Anonymous writes "Sony is claiming that the current release of Vista does not support Intel's Turbo Memory technology, but Microsoft has dismissed the allegation. If Microsoft is telling the truth then all is well. But if Sony is right, Microsoft has opened itself to being sued for deceptive marketing practices."

3 of 161 comments (clear)

  1. Sony is not dying .. by rs232 · · Score: 5, Informative

    "Sony is dying because of the way they've been treating their customers lately"

    "By attacking one of the few companies more hated than them, they're trying to re-direct some of their bad karma"

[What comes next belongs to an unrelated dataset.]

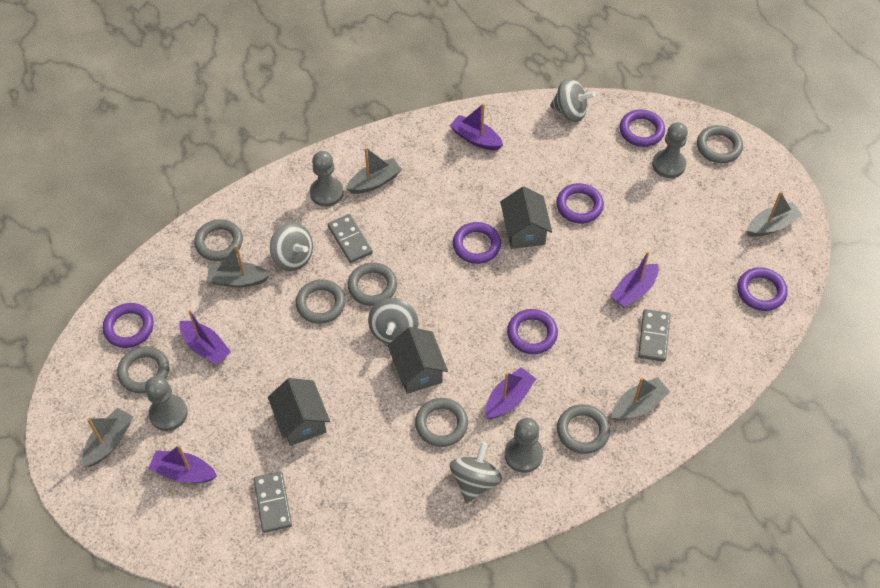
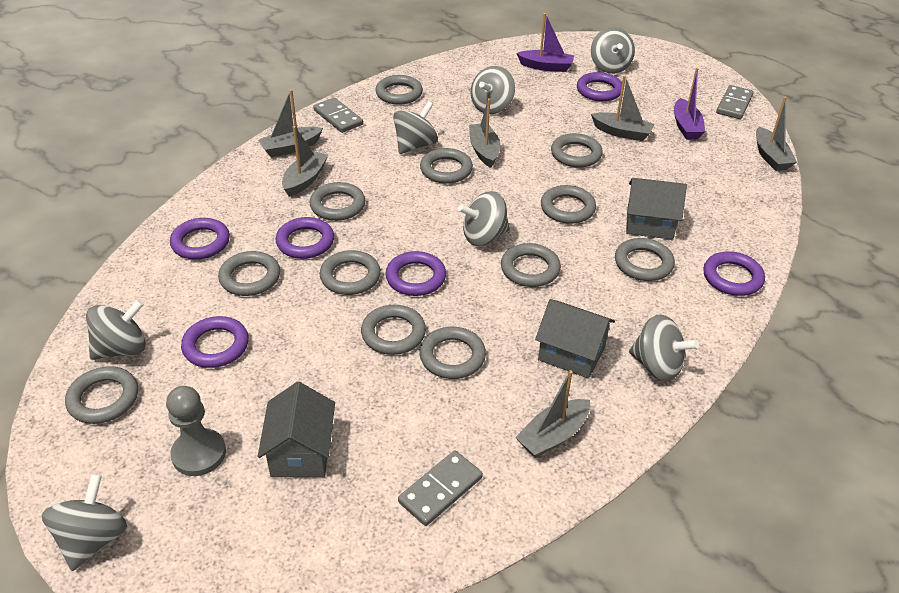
grey boat: [82,408,133,467] [207,245,270,287] [346,147,402,194] [611,377,670,421] [747,191,803,236] = 5 -> [258,89,323,157] [282,126,328,197] [469,98,501,168] [515,370,590,458] [591,75,655,141] [756,97,797,171] = 6
grey pawn: [145,376,188,431] [310,151,344,207] [504,418,543,473] [652,122,688,178] = 4 -> [166,386,226,476] = 1
grey ring: [117,346,169,393] [194,219,243,261] [296,279,346,324] [348,262,397,306] [415,398,468,447] [557,404,610,454] [697,125,743,163] = 7 -> [65,366,138,424] [218,251,280,296] [310,182,365,221] [320,250,381,295] [361,305,426,355] [375,75,423,105] [419,327,486,379] [420,148,473,184] [501,243,561,287] [541,185,596,224] [551,133,603,167] [615,238,675,281] = 12
grey spinning top: [270,222,313,271] [368,298,418,344] [450,442,502,503] [550,78,596,122] = 4 -> [42,474,127,571] [86,299,146,360] [393,101,438,154] [458,191,510,246] [470,66,515,114] [591,28,635,74] [629,314,699,382] = 7
purple boat: [148,445,217,483] [180,310,231,365] [450,103,503,150] [485,367,536,419] [610,251,658,308] = 5 -> [516,13,574,72] [674,68,705,139] = 2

    http://finance.yahoo.com/q/bc?s=SNE&t=6m

    was: Re:Its all marketing...

    --
    davecb5620@gmail.com
  2. Re:So, sue me by arthurs_sidekick · · Score: 5, Informative

    In all likelihood, buckets of money. Compare MS' or Sony's ADVERTISING budget to the ENTIRE budget allocated to the DOJ's antitrust division:

    • MS: $945M (reportedly)
    • DOJ: (2003) $140M

    My google-fu on financial info breakdowns for publicly traded companies is obviously weak, but Nintendo said they were going to spend $200M on marketing the Wii *alone*, so it's likely that Sony's advertising budget for the PS3 ALONE is on the order of the entire allocation for the DOJ's antitrust division.

    --
    "Oh, I hope he doesn't give us halyatchkies," said Heinrich.
  3. Intel and Microsoft Marketing at it's best by kungfoolery · · Score: 5, Informative

    According to several articles regarding this subject, the questionable utility of Turbo Memory is not the fault of MS alone:

    http://www.tgdaily.com/content/view/31976/135/

    TG Daily reports that Intel's showcasing of Turbo Memory included benchmarks that's anything but real-world applicable: "The benchmark appeared to slam several pictures at lightning speed into Photoshop, something that would play to the strengths of flash memory because the pictures would already be stored in flash for fast opening by Photoshop. Realistically though, we think the average user wouldn't capture dozens of pictures and then open them all in Photoshop in one fell swoop."

    Which leads to an Anandtech article showing that in many cases, performance suffered as a result of Turbo Memory implementation - particularly with boot and hibernation times. Now these are cases where users are MOST likely to notice performance differences.

    Finally, in the cases where Turbo Memory would seem useful, it appears that HP discovered that using far more versatile, ubitquitous flash solutions such as SD and USB drives (not to mention just adding regular system memory (what a concept!)) yielded similar and more economically sensible results: http://news.zdnet.com/2100-9584_22-6188522.html

    Maybe if Vista didn't need such obscene amounts of memory, this wouldn't be an issue; but I digress.